Dissipação. - Deixas que os teus sentidos e potências bebam em qualquer charco. - E depois andas desse jeito: sem firmeza, dispersa a atenção, adormecida a vontade e desperta a concupiscência.

- Torna a sujeitar-te com seriedade a um plano que te faça ter vida de cristão, ou nunca farás nada de proveito.

“Influi tanto o ambiente!”, disseste-me. E tive que responder: - Sem dúvida. Por isso é mister que seja tal a vossa formação, que saibais levar convosco, com naturalidade, o vosso próprio ambiente, para dar o “vosso tom” à sociedade em que viveis.

- E então, se apreendeste esse espírito, tenho a certeza de que me dirás com o pasmo dos primeiros discípulos, ao contemplarem as primícias dos milagres que se operavam por suas mãos em nome de Cristo: “Influímos tanto no ambiente!”

E como adquirirei a “nossa formação”, e como conservarei o “nosso espírito”? - Cumprindo as normas concretas que o teu Diretor te entregou e te explicou e te fez amar; cumpre-as, e serás apóstolo.

Não sejas pessimista. - Não sabes que tudo quanto sucede ou pode suceder é para bem?

- Teu otimismo será conseqüência necessária da tua fé.

Naturalidade. - Que a vossa vida de cavalheiros cristãos, de mulheres cristãs - o vosso sal e a vossa luz -, flua espontaneamente, sem esquisitices nem pieguices; levai sempre convosco o nosso espírito de simplicidade.

“E num ambiente paganizado ou pagão, quando esse ambiente chocar com a minha vida, não parecerá postiça a minha naturalidade?”, perguntas-me.

E te respondo: - Chocará, sem dúvida, a tua vida com a deles. E esse contraste, porque confirma com as tuas obras a tua fé, é precisamente a naturalidade que eu te peço.

Não te importes se dizem que tens “espírito de grupo”.
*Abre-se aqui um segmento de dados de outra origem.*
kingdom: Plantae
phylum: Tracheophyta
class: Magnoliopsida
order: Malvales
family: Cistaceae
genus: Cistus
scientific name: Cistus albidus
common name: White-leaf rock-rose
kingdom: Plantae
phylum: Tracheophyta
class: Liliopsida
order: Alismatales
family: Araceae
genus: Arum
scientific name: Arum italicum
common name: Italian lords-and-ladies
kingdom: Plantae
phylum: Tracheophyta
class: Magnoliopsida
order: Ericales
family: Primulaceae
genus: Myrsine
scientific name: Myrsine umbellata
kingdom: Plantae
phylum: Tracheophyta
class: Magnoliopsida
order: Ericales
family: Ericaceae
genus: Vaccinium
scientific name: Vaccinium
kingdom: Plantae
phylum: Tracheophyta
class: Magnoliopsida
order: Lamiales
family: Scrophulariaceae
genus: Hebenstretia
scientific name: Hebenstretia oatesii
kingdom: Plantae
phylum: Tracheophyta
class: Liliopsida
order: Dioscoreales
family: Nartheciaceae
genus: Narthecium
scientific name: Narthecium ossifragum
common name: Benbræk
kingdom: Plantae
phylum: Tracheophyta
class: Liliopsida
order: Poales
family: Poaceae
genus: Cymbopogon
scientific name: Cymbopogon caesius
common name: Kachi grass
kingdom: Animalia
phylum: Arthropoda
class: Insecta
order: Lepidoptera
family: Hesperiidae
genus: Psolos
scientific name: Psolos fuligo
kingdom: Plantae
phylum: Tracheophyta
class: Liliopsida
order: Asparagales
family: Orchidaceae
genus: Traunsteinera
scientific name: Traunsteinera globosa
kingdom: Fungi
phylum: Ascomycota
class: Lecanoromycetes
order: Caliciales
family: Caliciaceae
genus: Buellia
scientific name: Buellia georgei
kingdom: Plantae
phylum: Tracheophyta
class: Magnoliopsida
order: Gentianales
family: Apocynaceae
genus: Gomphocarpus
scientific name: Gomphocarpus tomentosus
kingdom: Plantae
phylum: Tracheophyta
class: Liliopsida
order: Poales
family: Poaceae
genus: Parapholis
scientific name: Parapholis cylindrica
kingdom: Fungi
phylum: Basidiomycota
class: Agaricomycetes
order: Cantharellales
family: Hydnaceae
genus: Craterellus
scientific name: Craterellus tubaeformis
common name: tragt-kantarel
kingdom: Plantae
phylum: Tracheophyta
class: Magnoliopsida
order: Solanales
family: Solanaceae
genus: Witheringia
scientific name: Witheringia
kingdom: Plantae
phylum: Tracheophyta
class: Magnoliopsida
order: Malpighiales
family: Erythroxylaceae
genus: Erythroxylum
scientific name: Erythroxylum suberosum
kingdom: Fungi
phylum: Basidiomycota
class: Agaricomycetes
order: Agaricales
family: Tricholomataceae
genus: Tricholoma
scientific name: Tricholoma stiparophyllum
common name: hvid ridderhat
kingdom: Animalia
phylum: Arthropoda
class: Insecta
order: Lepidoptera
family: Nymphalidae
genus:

- Que querem? Um instrumento deliqüescente que se desfaça em pedaços à hora de empunhá-lo?

Ao oferecer-te aquela História de Jesus, pus como dedicatória: “Que procures Cristo. Que encontres Cristo. Que ames a Cristo”.

- São três etapas claríssimas. Tentaste, pelo menos, viver a primeira?

Se te vêem fraquejar… e és autoridade, não é de estranhar que se quebrante a obediência.

Confusionismo. Soube que estava vacilando a retidão do teu critério. E, para que me entendesses, escrevi-te: - O diabo tem a cara muito feia e, como é esperto, não se expõe a que lhe vejamos os cornos. Não vem de frente. - Por isso, quantas vezes aparece com disfarces de nobreza e até de espiritualidade!

Diz o Senhor: “Um mandamento novo vos dou: que vos ameis uns aos outros… Nisto se conhecerá que sois meus discípulos”.

- E São Paulo: “Carregai os fardos uns dos outros, e assim cumprireis a lei de Cristo”.

- Eu não te digo nada.

Não esqueças, meu filho, que para ti, na terra, só há um mal que deves temer e, com a graça divina, evitar: o pecado.